# You guys set up your own guitars?



## Dan0h (Nov 16, 2021)

My 2001 strat has a bad case of the Intonation blues. I’ve adjusted the saddles but I can seem to get the truss rod to budge and there is a slight visible bow in the neck and rattle buzz strings all over the place. I’ve decided to finally pull the trigger and take it in for a set up. Just curious if you guys do your own or pay a tech to do it and how often. I’ve had this guitar for 20 years and this will be the first service. My new Jazzmaster is perfectly set up and has made it impossible to even touch my strat as it sounds like six out of tune cats screaming in agony when ever I strum it.


----------



## Big Monk (Nov 16, 2021)

I do my own setups but also like my action high, which means I do not get a lot of the issues that some people see when low action is required. I keep my necks dead straight and the only intonation issues I have had recently are when I could not get my Vintage Style Gotoh ABR-1 to intonate on the G String. I had to remove the saddle (a real bitch with the loctite nuts) and flip it and then it was fine.


----------



## Dan0h (Nov 16, 2021)

thewintersoldier said:


> Been doing it for years since it's not only cheaper in the long run, but who knows my guitars and playing style better than me.


That was my goal but the truss rod will not budge and I really don’t want to snap it. I guess I could squirt some wd on it and let it sit for a bit.


----------



## Betty Wont (Nov 16, 2021)

thewintersoldier said:


> Been doing it for years since it's not only cheaper in the long run, but who knows my guitars and playing style better than me.


The couple of times I paid for a pro set-up, I didn't like it. And ended up just doing it over myself anyways.


----------



## peccary (Nov 16, 2021)

I always set my basses up myself until last year when I took my main bass to a pro who somehow installed a buzz in the neck. Now I think I need a new nut somehow.

One of my good friends from college is friends with one of the Fender pro shop builders and he does work on the side who offered to do another setup and replace the nut. I'm hesitant to let someone else work on it but I feel like I ought to be able to trust someone working in the custom shop.

The other guy who worked on my bass did a *fantastic* job on my wife's (now mine, I guess, since she never plays it) acoustic guitar, but my bass came back to me a little off kilter. I think that after nearly 20 years of maintaining the same instrument to my personal tastes (even if they are "wrong" by industry standards) letting someone else work on it is like letting someone else drive your car: you get it back and the seat is too far forward, the mirrors are all funny, and it just is a bit off.


----------



## Dan0h (Nov 16, 2021)

Well this was the motivation I needed to try again to budge that truss rod myself. The thought of a stranger Funking up, in a bad way, my strat does not sit well. Thanks forum dudes. You have most likely saved the day yet again.


----------



## peccary (Nov 16, 2021)

Dan0h said:


> Well this was the motivation I needed to try again to budge that truss rod myself. The thought of a stranger Funking up, in a bad way, my strat does not sit well. Thanks forum dudes. You have most likely saved the day yet again.

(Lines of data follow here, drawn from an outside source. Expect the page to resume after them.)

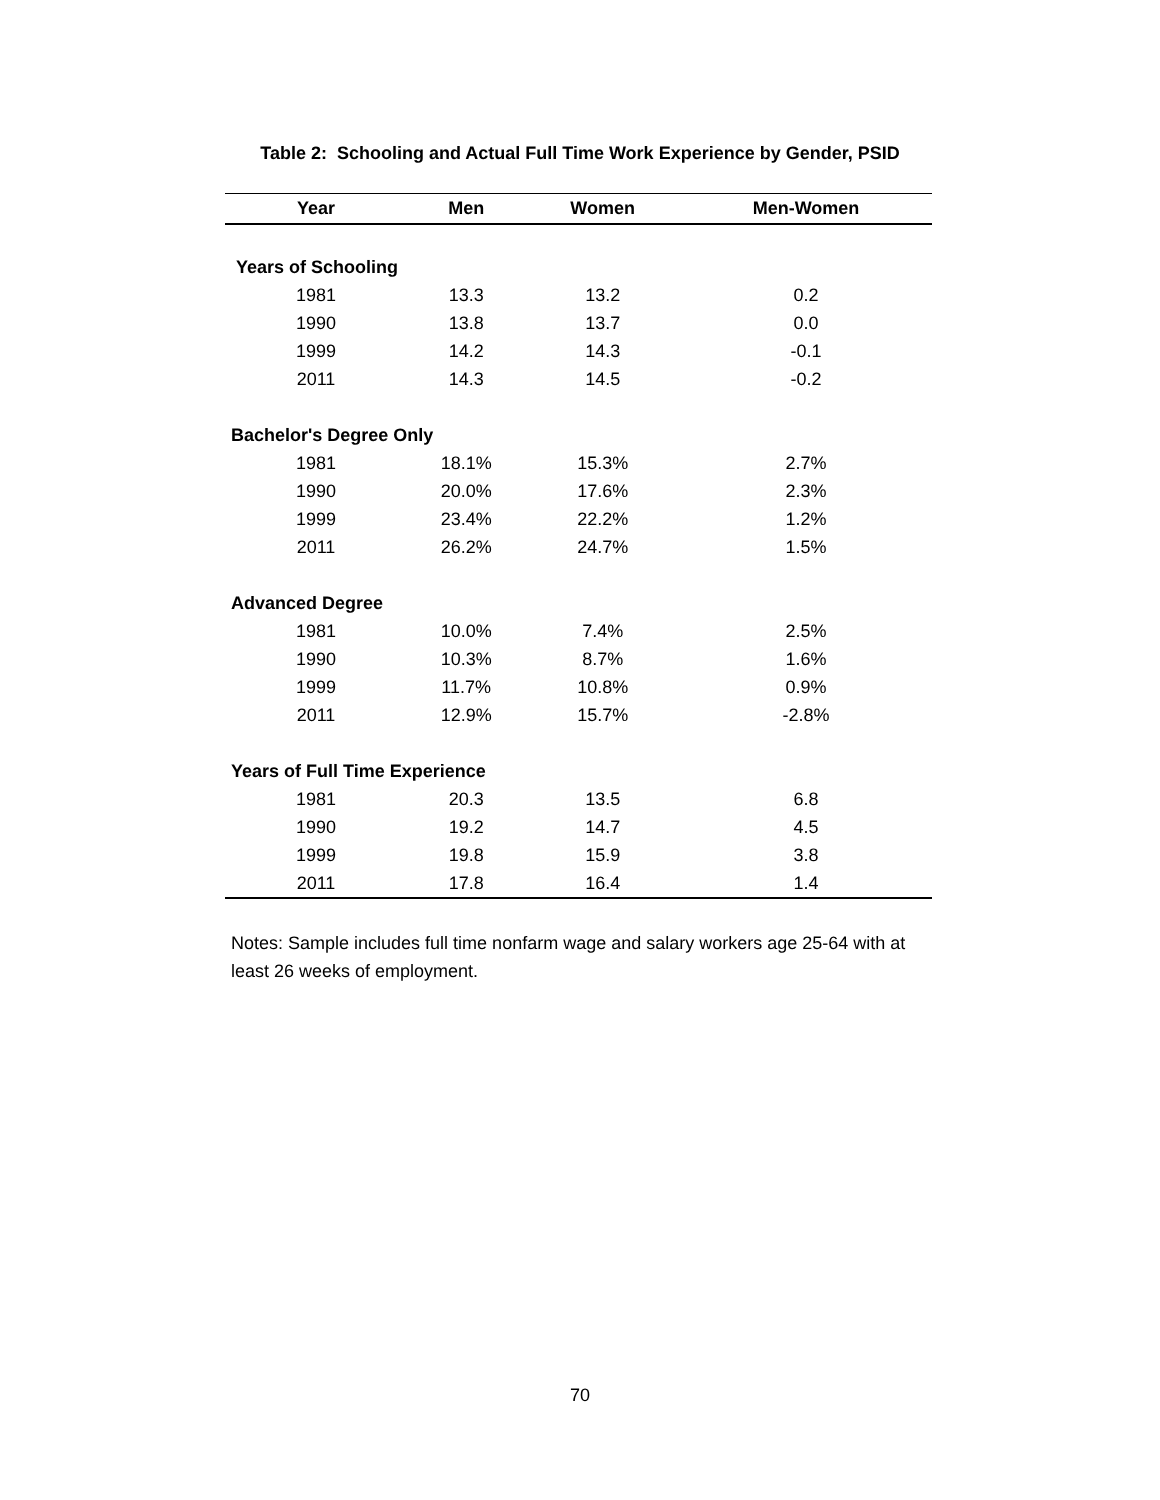Table 2: Schooling and Actual Full Time Work Experience by Gender, PSID
| Year | Men | Women | Men-Women |
| --- | --- | --- | --- |
| Years of Schooling | | | |
| 1981 | 13.3 | 13.2 | 0.2 |
| 1990 | 13.8 | 13.7 | 0.0 |
| 1999 | 14.2 | 14.3 | -0.1 |
| 2011 | 14.3 | 14.5 | -0.2 |
| Bachelor's Degree Only | | | |
| 1981 | 18.1% | 15.3% | 2.7% |
| 1990 | 20.0% | 17.6% | 2.3% |
| 1999 | 23.4% | 22.2% | 1.2% |
| 2011 | 26.2% | 24.7% | 1.5% |
| Advanced Degree | | | |
| 1981 | 10.0% | 7.4% | 2.5% |
| 1990 | 10.3% | 8.7% | 1.6% |
| 1999 | 11.7% | 10.8% | 0.9% |
| 2011 | 12.9% | 15.7% | -2.8% |
| Years of Full Time Experience | | | |
| 1981 | 20.3 | 13.5 | 6.8 |
| 1990 | 19.2 | 14.7 | 4.5 |
| 1999 | 19.8 | 15.9 | 3.8 |
| 2011 | 17.8 | 16.4 | 1.4 |
Notes: Sample includes full time nonfarm wage and salary workers age 25-64 with at least 26 weeks of employment.
70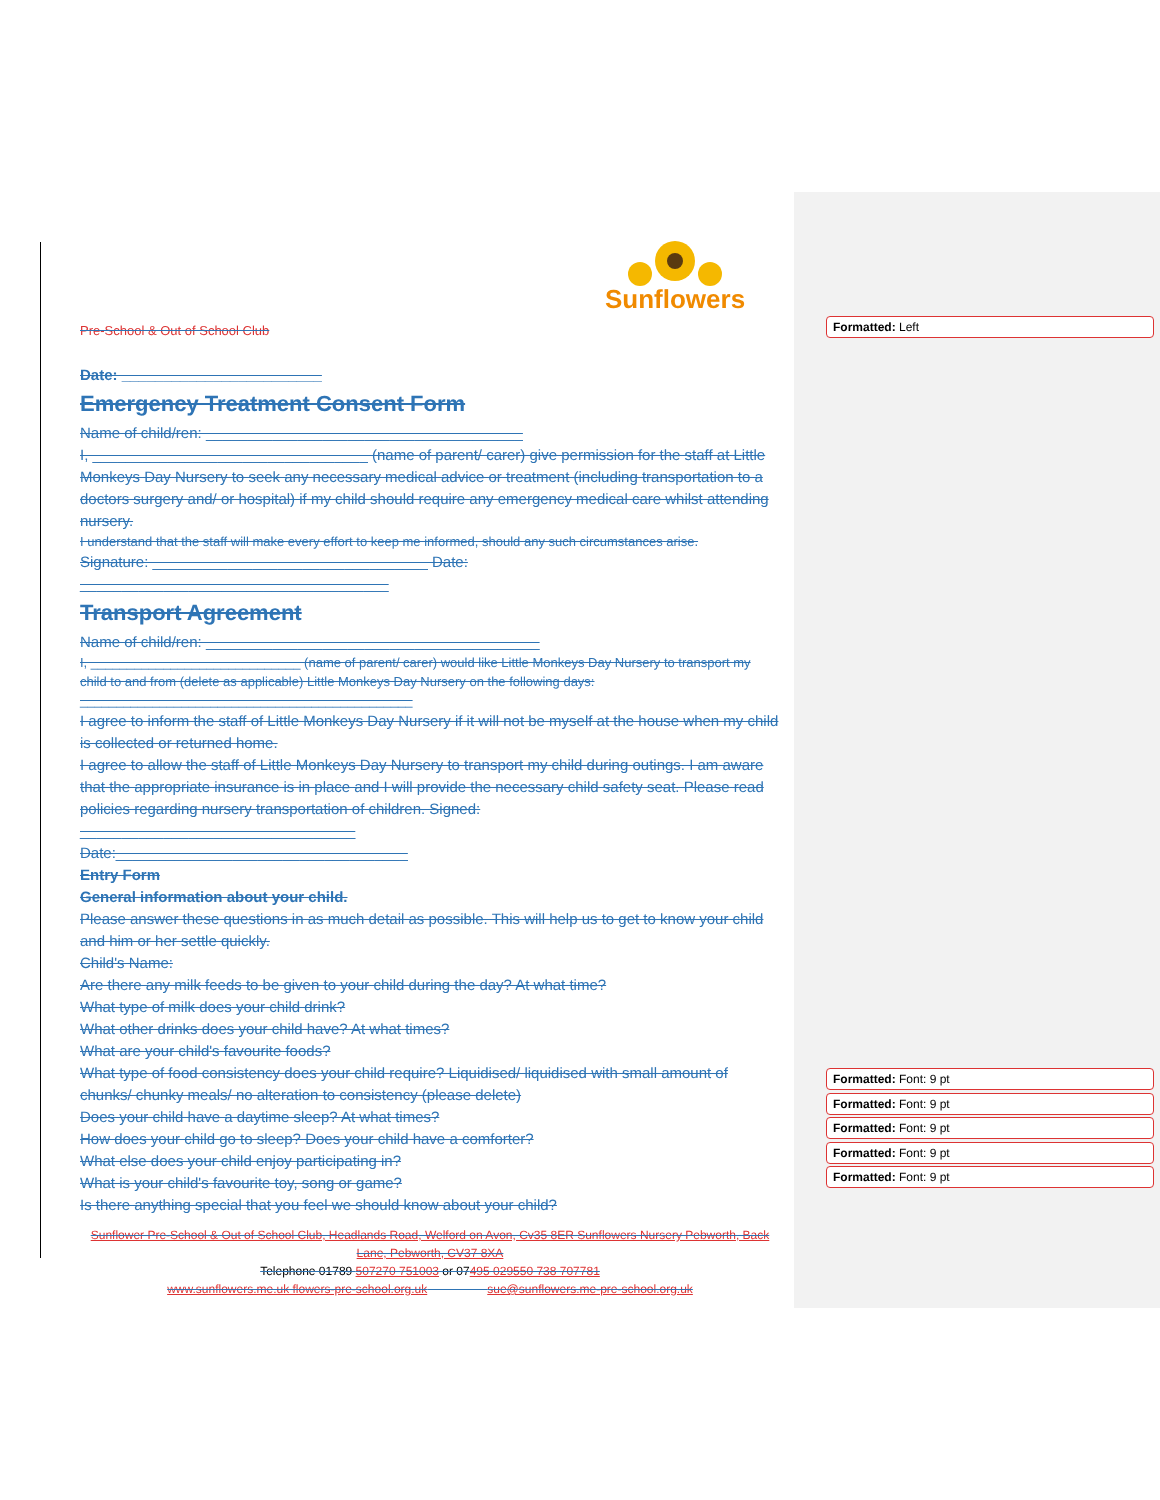Sunflowers
Pre-School & Out of School Club
Date: ________________________
Emergency Treatment Consent Form
Name of child/ren: ______________________________________
I, _________________________________ (name of parent/ carer) give permission for the staff at Little Monkeys Day Nursery to seek any necessary medical advice or treatment (including transportation to a doctors surgery and/ or hospital) if my child should require any emergency medical care whilst attending nursery.
I understand that the staff will make every effort to keep me informed, should any such circumstances arise.
Signature: _________________________________ Date: _____________________________________
Transport Agreement
Name of child/ren: ________________________________________
I, _____________________________ (name of parent/ carer) would like Little Monkeys Day Nursery to transport my child to and from (delete as applicable) Little Monkeys Day Nursery on the following days: ______________________________________________
I agree to inform the staff of Little Monkeys Day Nursery if it will not be myself at the house when my child is collected or returned home.
I agree to allow the staff of Little Monkeys Day Nursery to transport my child during outings. I am aware that the appropriate insurance is in place and I will provide the necessary child safety seat. Please read policies regarding nursery transportation of children. Signed:
_________________________________
Date:___________________________________
Entry Form
General information about your child.
Please answer these questions in as much detail as possible. This will help us to get to know your child and him or her settle quickly.
Child's Name:
Are there any milk feeds to be given to your child during the day? At what time?
What type of milk does your child drink?
What other drinks does your child have? At what times?
What are your child's favourite foods?
What type of food consistency does your child require? Liquidised/ liquidised with small amount of chunks/ chunky meals/ no alteration to consistency (please delete)
Does your child have a daytime sleep? At what times?
How does your child go to sleep? Does your child have a comforter?
What else does your child enjoy participating in?
What is your child's favourite toy, song or game?
Is there anything special that you feel we should know about your child?
Sunflower Pre-School & Out of School Club, Headlands Road, Welford on Avon, Cv35 8ER Sunflowers Nursery Pebworth, Back Lane, Pebworth, CV37 8XA
Telephone 01789 507270 751003 or 07495 029550 738 707781
www.sunflowers.me.uk flowers-pre-school.org.uk sue@sunflowers.me-pre-school.org.uk
Formatted: Left
Formatted: Font: 9 pt
Formatted: Font: 9 pt
Formatted: Font: 9 pt
Formatted: Font: 9 pt
Formatted: Font: 9 pt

Are you sure it's not tapped out? If it is then I'd probably take it to a luthier myself since I don't have a lot of experience with truss rods other than adjusting neck relief. That's why I took the acoustic in - the truss rod was tapped out and the neck was still bowed. The luthier was able to straighten the neck out and find me a few more turns in the truss with his fancy school learnin, and that was well worth the money.


----------



## Dan0h (Nov 16, 2021)

peccary said:


> Are you sure it's not tapped out? If it is then I'd probably take it to a luthier myself since I don't have a lot of experience with truss rods other than adjusting neck relief. That's why I took the acoustic in - the truss rod was tapped out and the neck was still bowed. The luthier was able to straighten the neck out and find me a few more turns in the truss with his fancy school learnin, and that was well worth the money.

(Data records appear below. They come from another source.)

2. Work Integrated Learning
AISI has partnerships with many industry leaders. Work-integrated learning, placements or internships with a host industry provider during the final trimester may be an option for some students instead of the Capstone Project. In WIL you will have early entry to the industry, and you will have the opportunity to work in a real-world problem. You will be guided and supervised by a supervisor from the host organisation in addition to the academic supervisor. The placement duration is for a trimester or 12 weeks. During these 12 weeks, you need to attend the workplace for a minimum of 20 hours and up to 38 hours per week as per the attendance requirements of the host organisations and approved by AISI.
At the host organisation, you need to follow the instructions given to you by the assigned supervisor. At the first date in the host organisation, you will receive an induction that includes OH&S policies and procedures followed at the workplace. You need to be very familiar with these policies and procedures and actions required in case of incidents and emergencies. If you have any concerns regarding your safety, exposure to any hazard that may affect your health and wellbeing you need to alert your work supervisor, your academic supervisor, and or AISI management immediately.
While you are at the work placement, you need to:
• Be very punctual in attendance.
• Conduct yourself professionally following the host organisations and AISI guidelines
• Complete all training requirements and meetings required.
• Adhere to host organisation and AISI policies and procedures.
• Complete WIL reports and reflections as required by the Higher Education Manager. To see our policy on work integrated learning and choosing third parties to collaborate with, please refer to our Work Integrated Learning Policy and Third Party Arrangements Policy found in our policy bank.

If it is tapped out it came that way from the factory and I find it hard to imagine fender would send out an American deluxe like that but you never know. My guess is that since it has never been adjusted and is 20yrs a old it’s just being stubborn.


----------



## Big Monk (Nov 16, 2021)

Dan0h said:


> If it is tapped out it came that way from the factory and I find it hard to imagine fender would send out an American deluxe like that but you never know. My guess is that since it has never been adjusted and is 20yrs a old it’s just being stubborn.



Hex adjust or nut?


----------



## Dan0h (Nov 16, 2021)

Big Monk said:


> Hex adjust or nut?


It’s a hex. The Jazzmaster came with a very nice hex with extra leverage handle that fits I just wasn’t sure how HARD to push and it seems pretty tight.


----------



## Dan0h (Nov 16, 2021)

thewintersoldier said:


> First, loosen it before you do anything. Remove string tension and loosen the neck. If it's seized it won't move in any direction. After it's loose then try to tighten it. But don't force it.


That’s a great idea. I will try that tonight. Thanks dude.


----------



## fig (Nov 16, 2021)

You guys set up your own guitars?​Yes. That way I can blame my lousy playing on my lousy luthier. 

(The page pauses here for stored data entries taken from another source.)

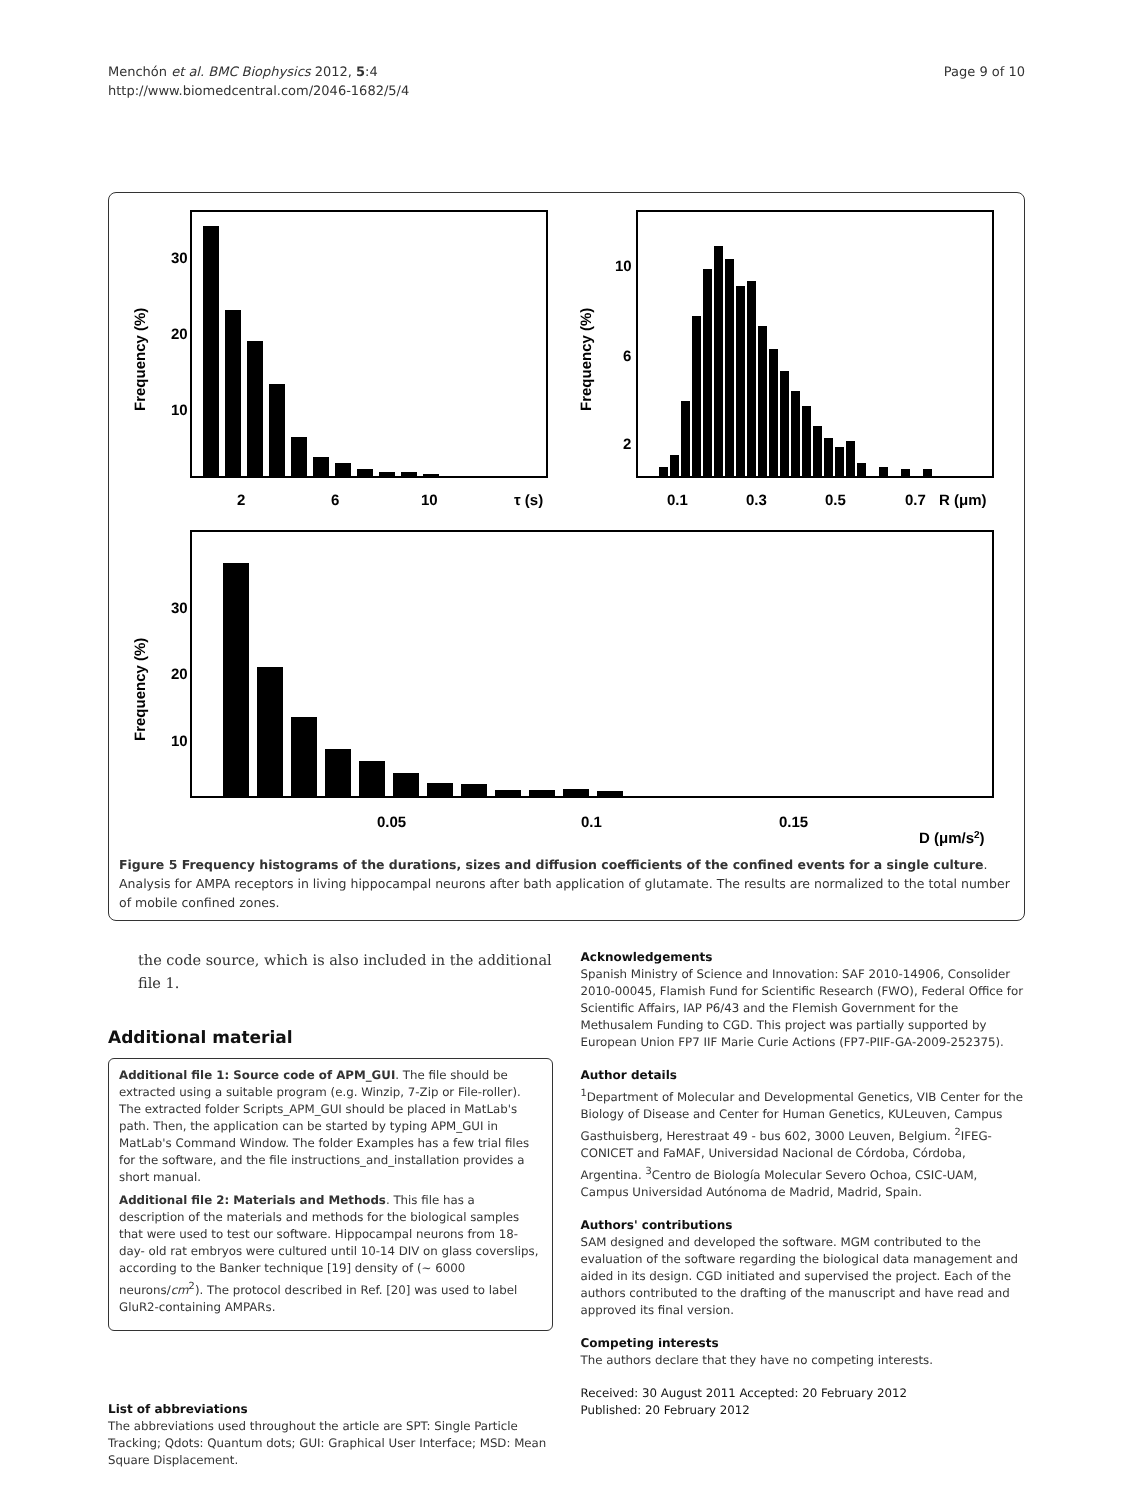Menchón et al. BMC Biophysics 2012, 5:4
http://www.biomedcentral.com/2046-1682/5/4
Page 9 of 10
30
20
10
Frequency (%)
2
6
10
τ (s)
10
6
2
Frequency (%)
0.1
0.3
0.5
0.7
R (μm)
30
20
10
Frequency (%)
0.05
0.1
0.15
D (μm/s2)
Figure 5 Frequency histograms of the durations, sizes and diffusion coefficients of the confined events for a single culture. Analysis for AMPA receptors in living hippocampal neurons after bath application of glutamate. The results are normalized to the total number of mobile confined zones.
the code source, which is also included in the additional file 1.
Additional material
Additional file 1: Source code of APM_GUI. The file should be extracted using a suitable program (e.g. Winzip, 7-Zip or File-roller). The extracted folder Scripts_APM_GUI should be placed in MatLab's path. Then, the application can be started by typing APM_GUI in MatLab's Command Window. The folder Examples has a few trial files for the software, and the file instructions_and_installation provides a short manual.
Additional file 2: Materials and Methods. This file has a description of the materials and methods for the biological samples that were used to test our software. Hippocampal neurons from 18- day- old rat embryos were cultured until 10-14 DIV on glass coverslips, according to the Banker technique [19] density of (~ 6000 neurons/cm<sup>2</sup>). The protocol described in Ref. [20] was used to label GluR2-containing AMPARs.
List of abbreviations
The abbreviations used throughout the article are SPT: Single Particle Tracking; Qdots: Quantum dots; GUI: Graphical User Interface; MSD: Mean Square Displacement.
Acknowledgements
Spanish Ministry of Science and Innovation: SAF 2010-14906, Consolider 2010-00045, Flamish Fund for Scientific Research (FWO), Federal Office for Scientific Affairs, IAP P6/43 and the Flemish Government for the Methusalem Funding to CGD. This project was partially supported by European Union FP7 IIF Marie Curie Actions (FP7-PIIF-GA-2009-252375).
Author details
<sup>1</sup> Department of Molecular and Developmental Genetics, VIB Center for the Biology of Disease and Center for Human Genetics, KULeuven, Campus Gasthuisberg, Herestraat 49 - bus 602, 3000 Leuven, Belgium. <sup>2</sup>IFEG-CONICET and FaMAF, Universidad Nacional de Córdoba, Córdoba, Argentina. <sup>3</sup>Centro de Biología Molecular Severo Ochoa, CSIC-UAM, Campus Universidad Autónoma de Madrid, Madrid, Spain.
Authors' contributions
SAM designed and developed the software. MGM contributed to the evaluation of the software regarding the biological data management and aided in its design. CGD initiated and supervised the project. Each of the authors contributed to the drafting of the manuscript and have read and approved its final version.
Competing interests
The authors declare that they have no competing interests.
Received: 30 August 2011 Accepted: 20 February 2012
Published: 20 February 2012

That _was_ the case until I read Chris' setup guide. Hot, sexy stuff!


----------



## wintercept (Nov 16, 2021)

I do, but I’m not very good at it… The great thing is it’s free practice every time I need a string change!


----------



## Big Monk (Nov 16, 2021)

How do you guys set your action? I have always noticed people are very particular and always seem to have slight issues with buzz and intonation and i seem to get around it because I enjoy higher action.


----------



## giovanni (Nov 16, 2021)

I had relatively bad experiences with setup in Brooklyn (expensive and poorly done) so I started doing it all myself. I don’t do an excellent job but it works well enough at a fraction of the price…


----------



## peccary (Nov 16, 2021)

I am a bass player so it'll likely be different, but I use an extremely low action. I play with my fingers and use a pretty light touch, typically playing over the 20th fret. If I need to dig in I move to just behind the pickup (P bass) and the tension there keeps the noise down. I like the low action because it's nice and smooth, but I also like using the frets to get soft clicks and taps at times, working them in kind of like ghost notes. I also use flatwound strings and keep the tone rolled mostly off so that keeps the noise down as well.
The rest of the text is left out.